Saved entries:
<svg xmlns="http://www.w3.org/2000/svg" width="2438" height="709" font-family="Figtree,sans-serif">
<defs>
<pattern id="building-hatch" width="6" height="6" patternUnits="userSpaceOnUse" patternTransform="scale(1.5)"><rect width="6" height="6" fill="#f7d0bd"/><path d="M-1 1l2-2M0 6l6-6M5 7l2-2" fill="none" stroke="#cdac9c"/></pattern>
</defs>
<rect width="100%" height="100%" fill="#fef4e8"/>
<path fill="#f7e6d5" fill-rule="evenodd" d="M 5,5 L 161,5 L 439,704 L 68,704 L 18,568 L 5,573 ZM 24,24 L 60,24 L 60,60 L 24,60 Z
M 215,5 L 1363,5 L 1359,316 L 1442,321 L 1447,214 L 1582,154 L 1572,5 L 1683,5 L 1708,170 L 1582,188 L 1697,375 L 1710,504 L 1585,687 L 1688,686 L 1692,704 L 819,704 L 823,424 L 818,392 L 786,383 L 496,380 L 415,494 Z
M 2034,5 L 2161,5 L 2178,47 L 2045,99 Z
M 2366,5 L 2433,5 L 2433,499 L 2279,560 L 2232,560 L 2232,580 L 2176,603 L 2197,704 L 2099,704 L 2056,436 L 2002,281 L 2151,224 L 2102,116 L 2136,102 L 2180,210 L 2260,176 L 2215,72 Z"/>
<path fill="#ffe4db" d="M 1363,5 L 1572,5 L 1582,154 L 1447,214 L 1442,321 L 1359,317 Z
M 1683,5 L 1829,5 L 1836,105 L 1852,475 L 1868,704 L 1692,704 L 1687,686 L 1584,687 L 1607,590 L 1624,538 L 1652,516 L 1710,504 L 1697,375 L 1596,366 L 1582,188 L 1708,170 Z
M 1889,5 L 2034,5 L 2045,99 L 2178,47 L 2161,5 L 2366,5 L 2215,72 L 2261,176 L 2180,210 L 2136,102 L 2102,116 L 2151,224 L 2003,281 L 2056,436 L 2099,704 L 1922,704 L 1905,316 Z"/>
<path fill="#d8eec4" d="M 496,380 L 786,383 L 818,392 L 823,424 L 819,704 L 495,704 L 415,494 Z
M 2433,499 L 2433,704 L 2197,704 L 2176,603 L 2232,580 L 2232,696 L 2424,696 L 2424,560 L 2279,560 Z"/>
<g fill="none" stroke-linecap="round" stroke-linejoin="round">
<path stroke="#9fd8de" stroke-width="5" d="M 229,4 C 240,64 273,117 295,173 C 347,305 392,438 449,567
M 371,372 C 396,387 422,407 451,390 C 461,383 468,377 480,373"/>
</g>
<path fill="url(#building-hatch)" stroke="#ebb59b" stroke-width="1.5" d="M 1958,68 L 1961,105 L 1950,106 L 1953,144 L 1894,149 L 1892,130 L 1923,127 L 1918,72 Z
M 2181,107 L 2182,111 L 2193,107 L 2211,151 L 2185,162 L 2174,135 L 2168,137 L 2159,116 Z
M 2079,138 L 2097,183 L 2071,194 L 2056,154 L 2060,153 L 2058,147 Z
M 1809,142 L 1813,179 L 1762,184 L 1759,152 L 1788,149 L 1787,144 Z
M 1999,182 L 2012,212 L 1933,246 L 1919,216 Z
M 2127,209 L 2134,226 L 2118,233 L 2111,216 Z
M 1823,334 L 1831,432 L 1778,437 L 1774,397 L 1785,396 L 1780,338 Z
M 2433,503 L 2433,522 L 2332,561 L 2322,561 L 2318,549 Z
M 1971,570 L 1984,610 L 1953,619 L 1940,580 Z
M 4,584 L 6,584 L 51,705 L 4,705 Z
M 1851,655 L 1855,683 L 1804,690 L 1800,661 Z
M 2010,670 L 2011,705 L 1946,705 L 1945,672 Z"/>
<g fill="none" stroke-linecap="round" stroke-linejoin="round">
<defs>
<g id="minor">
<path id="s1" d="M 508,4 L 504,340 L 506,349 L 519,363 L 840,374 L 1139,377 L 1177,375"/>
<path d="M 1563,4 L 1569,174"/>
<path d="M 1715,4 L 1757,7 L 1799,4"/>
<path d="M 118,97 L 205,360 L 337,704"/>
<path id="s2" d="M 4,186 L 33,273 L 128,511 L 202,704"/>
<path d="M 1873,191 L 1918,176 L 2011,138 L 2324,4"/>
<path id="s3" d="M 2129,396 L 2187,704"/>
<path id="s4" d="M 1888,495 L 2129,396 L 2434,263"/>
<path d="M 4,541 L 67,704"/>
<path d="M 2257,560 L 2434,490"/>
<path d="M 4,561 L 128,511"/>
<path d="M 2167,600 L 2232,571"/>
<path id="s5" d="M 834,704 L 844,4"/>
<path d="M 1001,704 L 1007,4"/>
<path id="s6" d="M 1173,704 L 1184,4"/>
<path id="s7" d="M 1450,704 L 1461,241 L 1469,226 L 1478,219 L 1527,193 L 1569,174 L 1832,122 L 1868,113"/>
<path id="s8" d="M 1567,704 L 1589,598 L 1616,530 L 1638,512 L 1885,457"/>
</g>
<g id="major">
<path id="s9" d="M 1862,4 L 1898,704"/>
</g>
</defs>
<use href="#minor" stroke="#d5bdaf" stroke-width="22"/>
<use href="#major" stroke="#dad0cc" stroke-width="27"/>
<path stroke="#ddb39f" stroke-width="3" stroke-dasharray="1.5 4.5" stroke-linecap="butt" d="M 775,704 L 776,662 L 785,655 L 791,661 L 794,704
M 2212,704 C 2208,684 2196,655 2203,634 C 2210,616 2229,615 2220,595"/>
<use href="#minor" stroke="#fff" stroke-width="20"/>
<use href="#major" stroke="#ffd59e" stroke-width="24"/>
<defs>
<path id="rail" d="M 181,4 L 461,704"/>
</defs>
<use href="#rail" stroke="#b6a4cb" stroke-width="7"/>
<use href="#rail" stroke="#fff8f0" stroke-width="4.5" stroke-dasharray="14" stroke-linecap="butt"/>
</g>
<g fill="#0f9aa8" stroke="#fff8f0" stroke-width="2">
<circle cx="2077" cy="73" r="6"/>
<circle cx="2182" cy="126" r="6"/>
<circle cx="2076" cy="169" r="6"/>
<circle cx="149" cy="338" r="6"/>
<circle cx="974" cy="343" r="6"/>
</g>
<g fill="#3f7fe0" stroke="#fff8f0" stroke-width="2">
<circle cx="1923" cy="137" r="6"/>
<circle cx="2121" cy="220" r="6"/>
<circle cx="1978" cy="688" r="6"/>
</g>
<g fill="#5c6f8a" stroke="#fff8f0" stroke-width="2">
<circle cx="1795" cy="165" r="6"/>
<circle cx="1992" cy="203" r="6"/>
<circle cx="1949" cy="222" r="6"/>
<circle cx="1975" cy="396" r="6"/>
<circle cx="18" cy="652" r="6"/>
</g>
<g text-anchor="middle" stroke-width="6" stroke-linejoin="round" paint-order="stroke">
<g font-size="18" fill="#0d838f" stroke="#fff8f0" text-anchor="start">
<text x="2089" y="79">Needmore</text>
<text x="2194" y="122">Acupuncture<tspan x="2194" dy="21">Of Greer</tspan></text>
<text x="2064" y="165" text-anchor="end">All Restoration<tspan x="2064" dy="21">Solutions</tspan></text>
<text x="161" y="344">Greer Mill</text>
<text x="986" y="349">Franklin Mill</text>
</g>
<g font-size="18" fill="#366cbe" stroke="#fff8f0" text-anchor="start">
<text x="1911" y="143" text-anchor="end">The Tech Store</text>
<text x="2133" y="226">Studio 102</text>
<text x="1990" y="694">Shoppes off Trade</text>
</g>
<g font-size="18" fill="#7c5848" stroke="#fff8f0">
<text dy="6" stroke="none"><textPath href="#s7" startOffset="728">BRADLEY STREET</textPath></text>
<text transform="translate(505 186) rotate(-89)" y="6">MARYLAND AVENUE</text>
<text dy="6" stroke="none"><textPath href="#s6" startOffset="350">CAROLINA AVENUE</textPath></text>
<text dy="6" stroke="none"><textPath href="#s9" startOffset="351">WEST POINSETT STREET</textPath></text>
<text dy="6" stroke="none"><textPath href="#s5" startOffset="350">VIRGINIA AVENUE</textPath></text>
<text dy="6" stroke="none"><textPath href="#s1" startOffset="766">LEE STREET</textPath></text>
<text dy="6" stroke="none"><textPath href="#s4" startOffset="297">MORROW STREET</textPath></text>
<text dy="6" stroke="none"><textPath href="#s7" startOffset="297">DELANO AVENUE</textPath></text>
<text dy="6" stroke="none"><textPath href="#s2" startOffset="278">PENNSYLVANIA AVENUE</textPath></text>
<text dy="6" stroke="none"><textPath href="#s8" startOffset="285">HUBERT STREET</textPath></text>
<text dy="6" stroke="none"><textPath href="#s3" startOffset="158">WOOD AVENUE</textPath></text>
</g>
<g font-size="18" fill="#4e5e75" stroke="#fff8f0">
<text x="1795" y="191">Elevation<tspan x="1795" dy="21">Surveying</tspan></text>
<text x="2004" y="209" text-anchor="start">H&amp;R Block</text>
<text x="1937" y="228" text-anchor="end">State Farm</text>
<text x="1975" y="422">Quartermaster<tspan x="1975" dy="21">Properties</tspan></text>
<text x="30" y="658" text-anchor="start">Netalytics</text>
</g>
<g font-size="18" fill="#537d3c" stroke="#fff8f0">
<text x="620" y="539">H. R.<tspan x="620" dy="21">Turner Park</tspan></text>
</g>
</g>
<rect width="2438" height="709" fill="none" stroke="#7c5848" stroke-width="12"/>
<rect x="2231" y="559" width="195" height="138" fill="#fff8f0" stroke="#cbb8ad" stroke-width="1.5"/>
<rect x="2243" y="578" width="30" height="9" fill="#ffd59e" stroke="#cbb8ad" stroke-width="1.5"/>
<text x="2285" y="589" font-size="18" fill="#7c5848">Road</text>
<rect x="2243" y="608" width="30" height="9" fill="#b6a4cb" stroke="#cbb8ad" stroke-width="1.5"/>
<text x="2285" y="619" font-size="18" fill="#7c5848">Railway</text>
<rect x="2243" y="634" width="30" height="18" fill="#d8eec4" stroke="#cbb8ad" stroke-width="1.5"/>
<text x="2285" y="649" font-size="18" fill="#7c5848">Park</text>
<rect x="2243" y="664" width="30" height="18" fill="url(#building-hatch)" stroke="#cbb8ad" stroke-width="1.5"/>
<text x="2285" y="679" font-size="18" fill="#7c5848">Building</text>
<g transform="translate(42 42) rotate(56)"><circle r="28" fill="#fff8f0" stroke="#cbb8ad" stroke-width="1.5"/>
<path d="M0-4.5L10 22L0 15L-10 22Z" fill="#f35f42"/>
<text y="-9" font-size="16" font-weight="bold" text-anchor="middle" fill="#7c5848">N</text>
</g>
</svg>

Aim of the task => Print the lines above from the one with "M 1809,142 L" through the one with "791,661 L 794,704", both included, exactly as written and nothing more.

Solution to this problem =>
M 1809,142 L 1813,179 L 1762,184 L 1759,152 L 1788,149 L 1787,144 Z
M 1999,182 L 2012,212 L 1933,246 L 1919,216 Z
M 2127,209 L 2134,226 L 2118,233 L 2111,216 Z
M 1823,334 L 1831,432 L 1778,437 L 1774,397 L 1785,396 L 1780,338 Z
M 2433,503 L 2433,522 L 2332,561 L 2322,561 L 2318,549 Z
M 1971,570 L 1984,610 L 1953,619 L 1940,580 Z
M 4,584 L 6,584 L 51,705 L 4,705 Z
M 1851,655 L 1855,683 L 1804,690 L 1800,661 Z
M 2010,670 L 2011,705 L 1946,705 L 1945,672 Z"/>
<g fill="none" stroke-linecap="round" stroke-linejoin="round">
<defs>
<g id="minor">
<path id="s1" d="M 508,4 L 504,340 L 506,349 L 519,363 L 840,374 L 1139,377 L 1177,375"/>
<path d="M 1563,4 L 1569,174"/>
<path d="M 1715,4 L 1757,7 L 1799,4"/>
<path d="M 118,97 L 205,360 L 337,704"/>
<path id="s2" d="M 4,186 L 33,273 L 128,511 L 202,704"/>
<path d="M 1873,191 L 1918,176 L 2011,138 L 2324,4"/>
<path id="s3" d="M 2129,396 L 2187,704"/>
<path id="s4" d="M 1888,495 L 2129,396 L 2434,263"/>
<path d="M 4,541 L 67,704"/>
<path d="M 2257,560 L 2434,490"/>
<path d="M 4,561 L 128,511"/>
<path d="M 2167,600 L 2232,571"/>
<path id="s5" d="M 834,704 L 844,4"/>
<path d="M 1001,704 L 1007,4"/>
<path id="s6" d="M 1173,704 L 1184,4"/>
<path id="s7" d="M 1450,704 L 1461,241 L 1469,226 L 1478,219 L 1527,193 L 1569,174 L 1832,122 L 1868,113"/>
<path id="s8" d="M 1567,704 L 1589,598 L 1616,530 L 1638,512 L 1885,457"/>
</g>
<g id="major">
<path id="s9" d="M 1862,4 L 1898,704"/>
</g>
</defs>
<use href="#minor" stroke="#d5bdaf" stroke-width="22"/>
<use href="#major" stroke="#dad0cc" stroke-width="27"/>
<path stroke="#ddb39f" stroke-width="3" stroke-dasharray="1.5 4.5" stroke-linecap="butt" d="M 775,704 L 776,662 L 785,655 L 791,661 L 794,704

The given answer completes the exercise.